══ Provided data

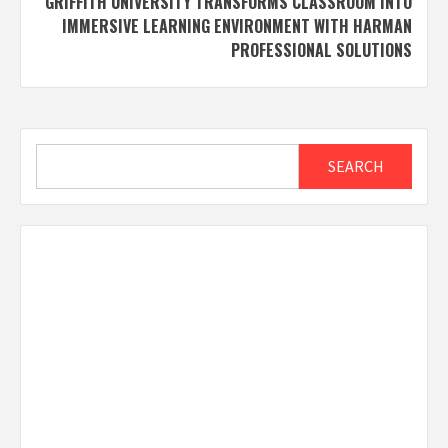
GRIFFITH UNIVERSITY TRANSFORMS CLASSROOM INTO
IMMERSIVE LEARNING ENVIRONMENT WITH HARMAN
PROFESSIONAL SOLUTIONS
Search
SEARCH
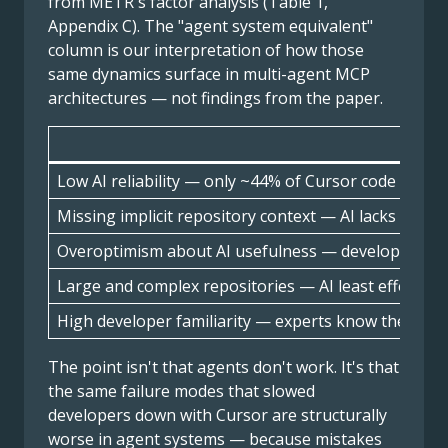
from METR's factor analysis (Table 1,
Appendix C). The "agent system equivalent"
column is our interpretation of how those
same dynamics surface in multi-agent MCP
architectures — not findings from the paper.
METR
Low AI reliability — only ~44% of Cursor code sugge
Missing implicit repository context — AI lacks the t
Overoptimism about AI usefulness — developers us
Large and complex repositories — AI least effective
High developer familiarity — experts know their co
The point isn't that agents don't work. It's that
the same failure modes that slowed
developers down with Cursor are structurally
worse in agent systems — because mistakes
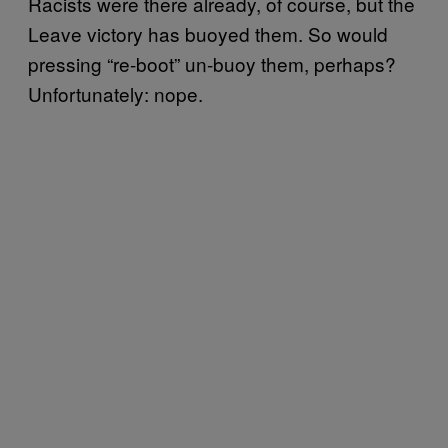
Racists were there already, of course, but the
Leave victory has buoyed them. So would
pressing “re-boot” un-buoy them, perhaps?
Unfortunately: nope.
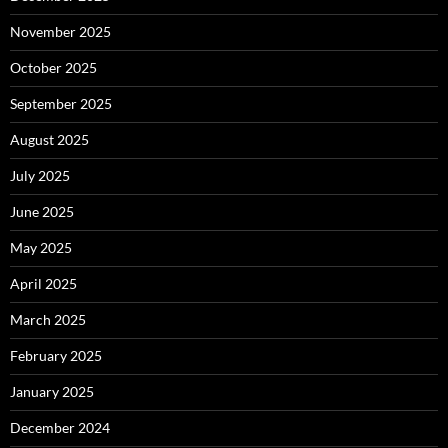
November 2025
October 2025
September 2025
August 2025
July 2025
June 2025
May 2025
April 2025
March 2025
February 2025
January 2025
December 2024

════
══ Provided data

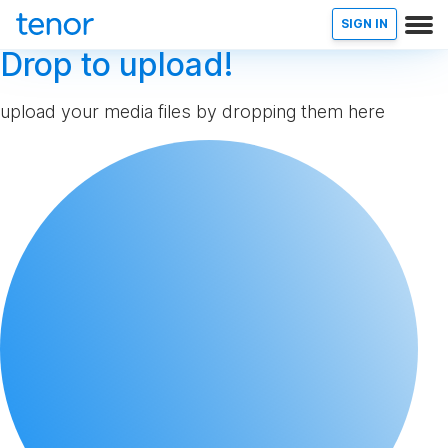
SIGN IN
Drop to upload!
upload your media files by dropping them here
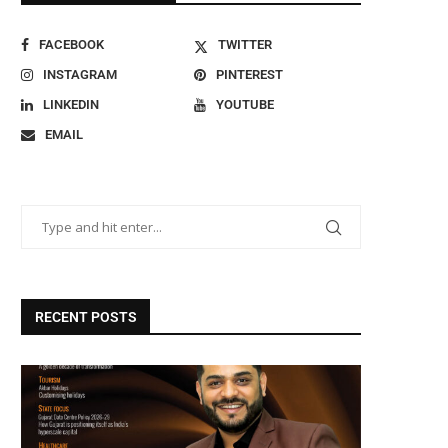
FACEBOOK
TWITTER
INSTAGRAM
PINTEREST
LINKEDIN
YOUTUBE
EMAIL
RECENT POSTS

════
══ Provided data

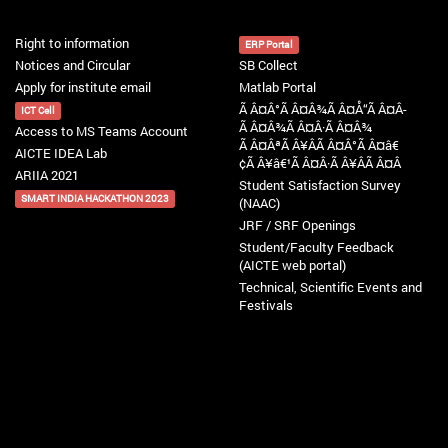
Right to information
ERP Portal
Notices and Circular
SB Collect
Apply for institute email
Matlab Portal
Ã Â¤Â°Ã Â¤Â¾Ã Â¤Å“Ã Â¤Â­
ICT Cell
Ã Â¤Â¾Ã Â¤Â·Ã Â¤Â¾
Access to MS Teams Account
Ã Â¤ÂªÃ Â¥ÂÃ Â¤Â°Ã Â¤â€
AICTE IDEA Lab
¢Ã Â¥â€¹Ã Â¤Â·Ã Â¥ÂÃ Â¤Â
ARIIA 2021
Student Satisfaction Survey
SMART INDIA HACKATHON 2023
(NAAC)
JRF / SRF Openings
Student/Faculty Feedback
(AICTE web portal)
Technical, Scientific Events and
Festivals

════

■ Job: Return exactly the lines that appear in the data above between the line containing "GRIFFITH UNIVERSITY TRANSFORMS CLASSROOM INTO" and the line containing "Missing implicit repository", both of which are included, and leave the pictures out.

■ Output below:
GRIFFITH UNIVERSITY TRANSFORMS CLASSROOM INTO
IMMERSIVE LEARNING ENVIRONMENT WITH HARMAN
PROFESSIONAL SOLUTIONS
Search
SEARCH
from METR's factor analysis (Table 1,
Appendix C). The "agent system equivalent"
column is our interpretation of how those
same dynamics surface in multi-agent MCP
architectures — not findings from the paper.
METR
Low AI reliability — only ~44% of Cursor code sugge
Missing implicit repository context — AI lacks the t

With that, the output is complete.